Task objective.
In the text on the BEAST cluster workflow, what is the default ESS threshold above which the script stops running? Please answer briefly.

This page was made by Bram Vrancke, for the ULB cluster. you'll have to modify the scripts.

Scripts needed:

The script lyra.beast.gpu.iterative.slurm starts a BEAST run with a walltime of 5 days (the maximum walltime on the Lyra cluster). 30 minutes prior to this walltime, the workflow manager (SLURM) signals the script that it's time to evaluate the ESS values of the model parameters. This signal makes that the ongoing BEAST run is stopped, and that the companion script check_beast_ess.py checks the ESS values. When these are above a user-specified threshold (defaults to 200), the script stops running. In the other case, the run is continued from the most recent checkpoint file (by default generated every 1.000.000 states). The above check is again scheduled 30 minutes prior to reaching the new run's walltime. By default, a run is continued at most 4 times (so the analysis runs for a maximum of 5 times the specified walltime, e.g. 25 days). If log-files of multiple continuations are present, check_beast_ess.py combines them and removes the 10% first logged states as burnin.

The slurm-script expects the beast jar-file and check_beast_ess.py in the folder $HOME/biosoft/ on the HPC you're using.

My home folder on the CECI clusters is /home/ulb/lubies/bvrancke. To copy files to $HOME/biosoft/, you need to replace $HOME by the path that points to your home folder. In case of doubt, you can find this issuing the following commands:

Log in on the HPC, for example Lyra:

# on own computer
$ ssh lyra

Now print the value of the $HOME to screen:

# on HPC
$ echo $HOME
/home/ulb/lubies/bvrancke

Create the folder biosoft:

# on HPC
$ mkdir $HOME/biosoft

Copy the BEAST jar-file you want to use and check_beast_ess.py from your computer to $HOME/biosoft/. At the time of writing, I ran BEAST version 10.5.0, and named the BEAST jar file 'beast.10.5.0.jar'. This is also the default name expected by the slurm script. Should you decide to use another name, do not forget to also update the variable beast_version in lyra.beast.gpu.iterative.slurm (around line 32).

# on own computer

# In the command below, replace <path to your home folder> by your version of /home/ulb/lubies/bvrancke
$ my_beast_jar="beast.10.5.0.jar"
$ scp "$my_beast_jar" lyra:<path to your home folder>/biosoft
$ scp check_beast_ess.py lyra:<path to your home folder>/biosoft

The ESS values are estimated using the ess function from the Python module (or package) Arviz. The slurm-script expects this to be installed in a virtual environment that is named 'venv_beast'. To do so, first load the core Python module on the HPC. In this example, I've used the most recent version that was available on Lyra when setting this up.

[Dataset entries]
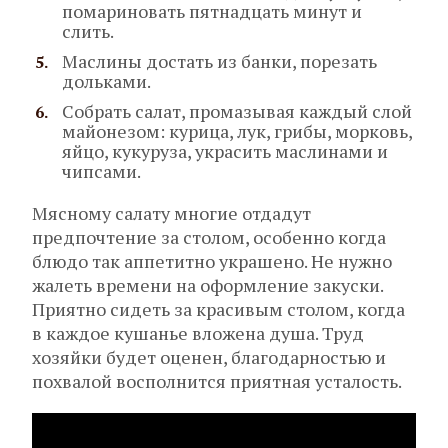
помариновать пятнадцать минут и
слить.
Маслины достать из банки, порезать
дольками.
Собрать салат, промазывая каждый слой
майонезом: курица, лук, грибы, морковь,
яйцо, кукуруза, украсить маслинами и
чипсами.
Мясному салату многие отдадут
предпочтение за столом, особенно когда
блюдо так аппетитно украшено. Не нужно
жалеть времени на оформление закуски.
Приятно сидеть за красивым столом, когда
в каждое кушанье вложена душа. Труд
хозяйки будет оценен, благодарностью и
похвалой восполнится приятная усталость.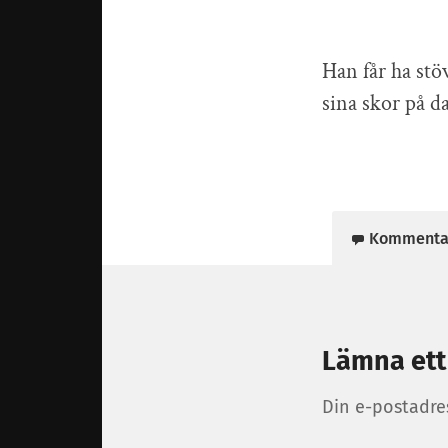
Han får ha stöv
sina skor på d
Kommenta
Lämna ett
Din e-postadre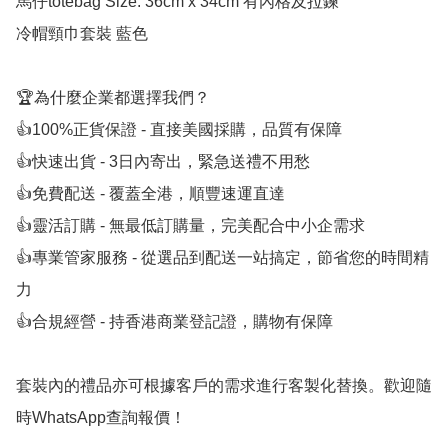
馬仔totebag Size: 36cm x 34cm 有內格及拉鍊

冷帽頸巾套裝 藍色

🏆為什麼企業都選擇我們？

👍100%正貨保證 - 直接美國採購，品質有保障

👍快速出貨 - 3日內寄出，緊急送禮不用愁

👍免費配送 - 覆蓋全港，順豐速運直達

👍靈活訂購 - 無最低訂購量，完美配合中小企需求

* * *

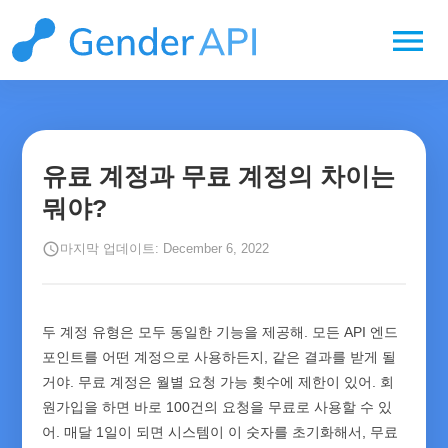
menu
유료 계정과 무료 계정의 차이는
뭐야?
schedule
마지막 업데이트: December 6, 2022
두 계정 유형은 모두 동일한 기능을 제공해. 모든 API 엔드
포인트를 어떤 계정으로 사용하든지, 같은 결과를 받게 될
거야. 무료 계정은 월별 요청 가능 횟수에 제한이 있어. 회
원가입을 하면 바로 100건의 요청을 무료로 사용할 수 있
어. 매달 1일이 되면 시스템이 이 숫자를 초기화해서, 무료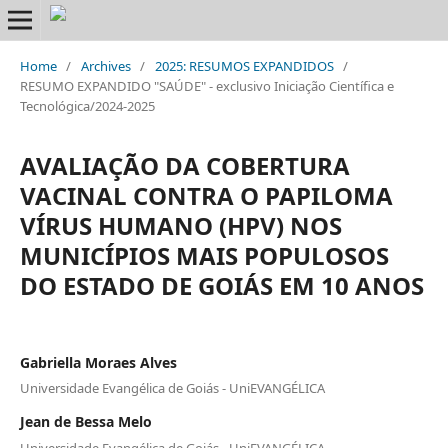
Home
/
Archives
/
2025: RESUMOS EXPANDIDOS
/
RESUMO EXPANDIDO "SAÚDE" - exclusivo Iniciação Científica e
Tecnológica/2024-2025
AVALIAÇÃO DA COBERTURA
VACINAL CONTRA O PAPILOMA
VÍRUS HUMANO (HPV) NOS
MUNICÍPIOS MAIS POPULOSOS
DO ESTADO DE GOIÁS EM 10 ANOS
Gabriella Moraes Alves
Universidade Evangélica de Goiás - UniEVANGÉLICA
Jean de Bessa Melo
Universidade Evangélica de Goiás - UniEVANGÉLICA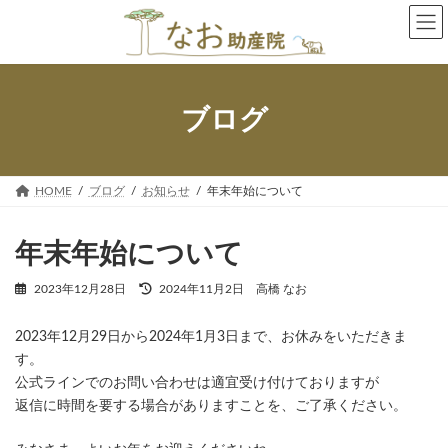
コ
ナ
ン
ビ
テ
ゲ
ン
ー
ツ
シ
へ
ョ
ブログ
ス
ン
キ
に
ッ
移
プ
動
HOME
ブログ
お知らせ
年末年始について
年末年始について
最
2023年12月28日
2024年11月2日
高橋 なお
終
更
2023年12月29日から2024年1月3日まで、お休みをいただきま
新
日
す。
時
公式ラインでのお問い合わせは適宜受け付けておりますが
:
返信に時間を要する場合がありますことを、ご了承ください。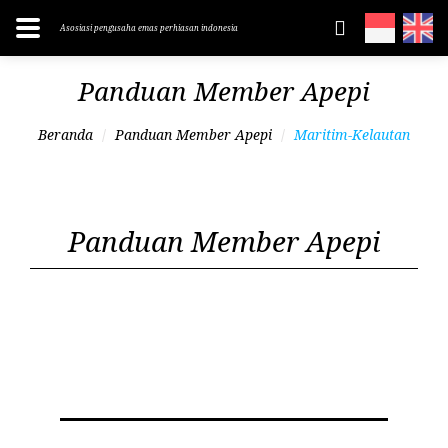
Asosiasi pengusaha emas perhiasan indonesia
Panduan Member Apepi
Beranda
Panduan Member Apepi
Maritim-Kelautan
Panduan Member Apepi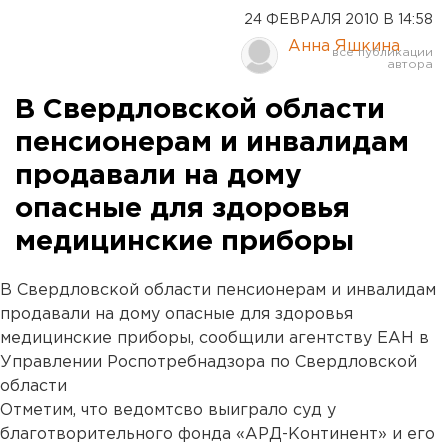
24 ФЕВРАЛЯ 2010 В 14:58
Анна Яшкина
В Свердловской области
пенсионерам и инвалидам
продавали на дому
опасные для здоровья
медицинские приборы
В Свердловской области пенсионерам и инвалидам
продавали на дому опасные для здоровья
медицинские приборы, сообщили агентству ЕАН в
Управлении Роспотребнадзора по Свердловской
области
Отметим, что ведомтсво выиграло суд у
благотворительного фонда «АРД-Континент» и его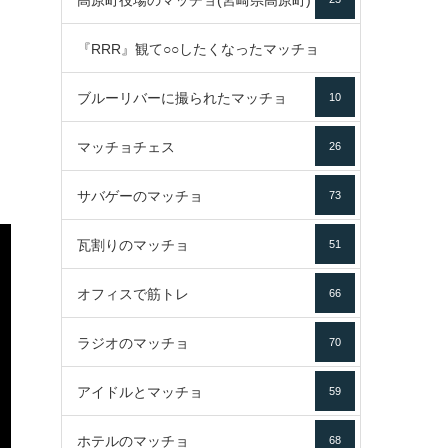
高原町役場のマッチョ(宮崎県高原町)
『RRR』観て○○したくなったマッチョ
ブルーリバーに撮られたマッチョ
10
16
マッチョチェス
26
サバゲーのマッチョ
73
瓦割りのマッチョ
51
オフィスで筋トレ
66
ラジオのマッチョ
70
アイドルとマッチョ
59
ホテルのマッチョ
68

Written solution.
The default threshold is 200.